En refermant l’intégrale sans avoir vraiment obtenu de réponses aux questions qui couraient depuis le début, le lecteur réalise que le sujet de Rama était tout autre, que son propos était sans doute plus d’amener la réflexion que de conter une histoire. Il y a de la Mélodie secrète de Xuan Thuan Trinh dans Rama, qui vagabonde autour des mêmes thèmes : l’infinité du cosmos, l’existence d’une vie extra-terrestre, la remise en cause du modèle spécifiquement humain d’organisation sociale et pour finir, le recours à un Grand Architecte, un Dieu ou une race de bâtisseurs, comme seul artifice capable d’expliquer la disparité et l’immensité de l’univers. Une fois ce point compris, l’intégrale apparaît sous un autre jour et ses pièces disparates trouvent, sinon une cohérence, tout au moins une place dans le raisonnement des auteurs. Elles s’organisent pour former un roman spéculatif historique et philosophique qui remet en perspective l’humanité dans l’univers. C'est presque une profession de foi de la part des scientifiques que sont Clarke et Lee, qui veulent penser l’impact d’un ailleurs sur notre propre organisation. La somme ne manque pas d’onirisme, voire de psychédélisme, mais ses éléments fantastiques ne servent qu’à colorer des questionnements quasi-universitaires. Rama est un peu un anti-Dune, une saga d’égale ampleur à la sécheresse et au réalisme totalement assumé. Tous les thèmes de la Hard SF s’y retrouvent, sans exception ou presque, à tel point que c’est une lecture incontournable pour les amateurs du genre, même si ses spéculations sont sans doute datées.

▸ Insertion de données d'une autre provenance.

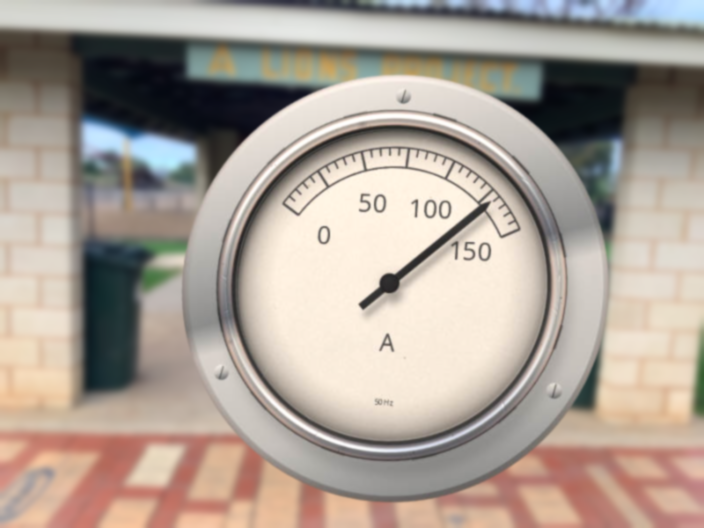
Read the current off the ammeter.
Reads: 130 A
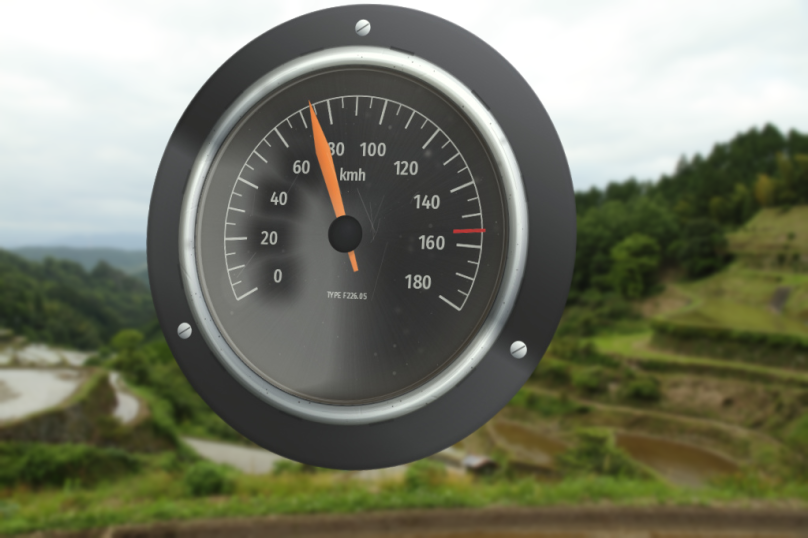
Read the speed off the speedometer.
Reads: 75 km/h
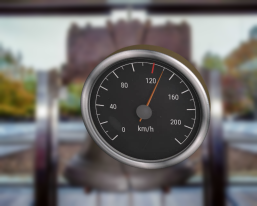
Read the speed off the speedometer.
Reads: 130 km/h
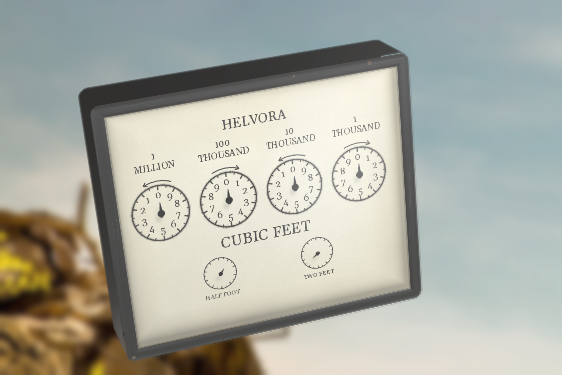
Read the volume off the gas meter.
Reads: 0 ft³
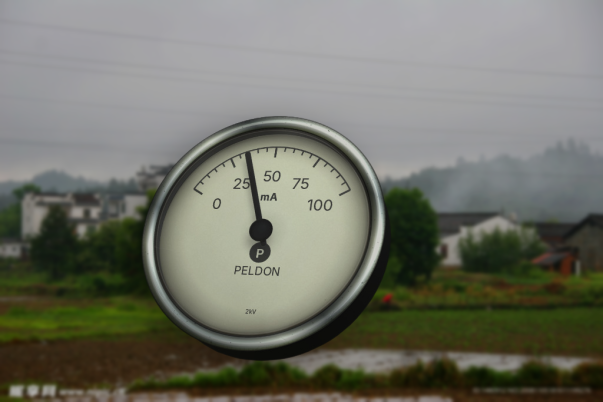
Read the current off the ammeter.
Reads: 35 mA
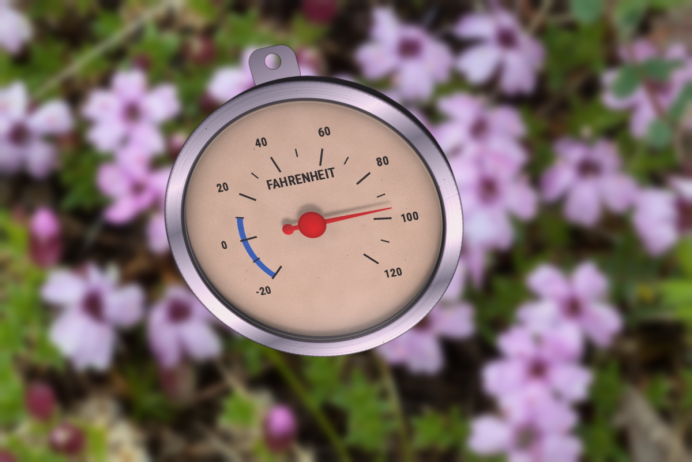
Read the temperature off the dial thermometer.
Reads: 95 °F
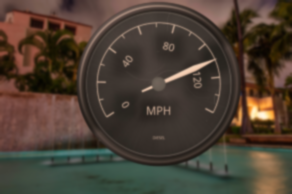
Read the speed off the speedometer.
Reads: 110 mph
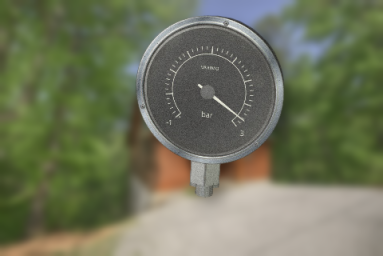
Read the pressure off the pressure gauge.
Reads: 2.8 bar
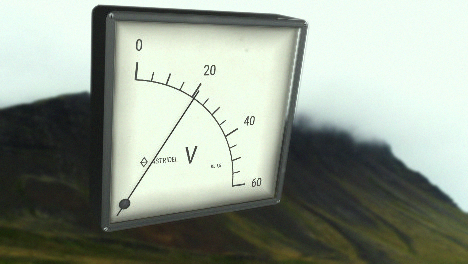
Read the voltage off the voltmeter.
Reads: 20 V
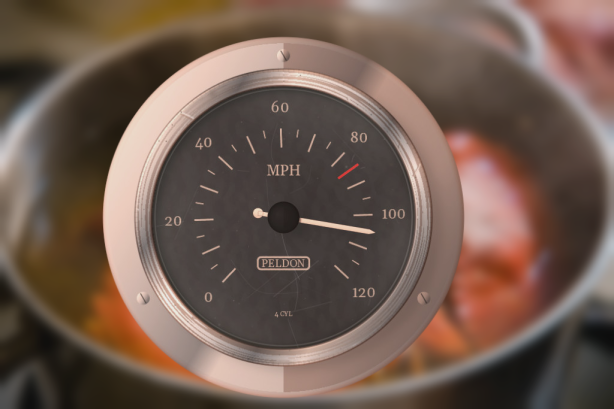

A la recherche de l’œuvre totale

Il fallait avoir signé 2001, L’Odyssée de l’espace pour se payer le luxe d’écrire un "Ulysse" entre 1973 et 1993, tant le déroulé des tomes successifs est à contre-courant des canons de l'époque. Le préfacier, Roland C. Wagner, parle de SF « totale », c’est dire si l’analogie avec Joyce est évidente. On y trouve des poèmes, des fragments de pièces de théâtre, mais curieusement, ni partition de musique, ni dessin. La patte du scénariste de cinéma est clairement visible tant certaines scènes ne s’imaginent que dans une salle immense, avec, si possible, un bon dolby surround. L’intégrale se lit comme on regarde une fresque, lentement, les yeux rivés sur l’écran où se déroule l’épopée des étoiles muettes. Il faut un choix presque conscient pour y entrer vraiment, celui de partager une réflexion racontée comme une saga décousue sur fond de gigantisme. Le lecteur y gagne surtout des questions sans réponse. La découverte des quelques dix ou douze nouvelles imbriquées en fix up, que cette intégrale contient ouvre autant de pistes qu’il appartiendra à chacun de poursuivre en son âme et conscience hors du livre qui lui, ne les refermera jamais.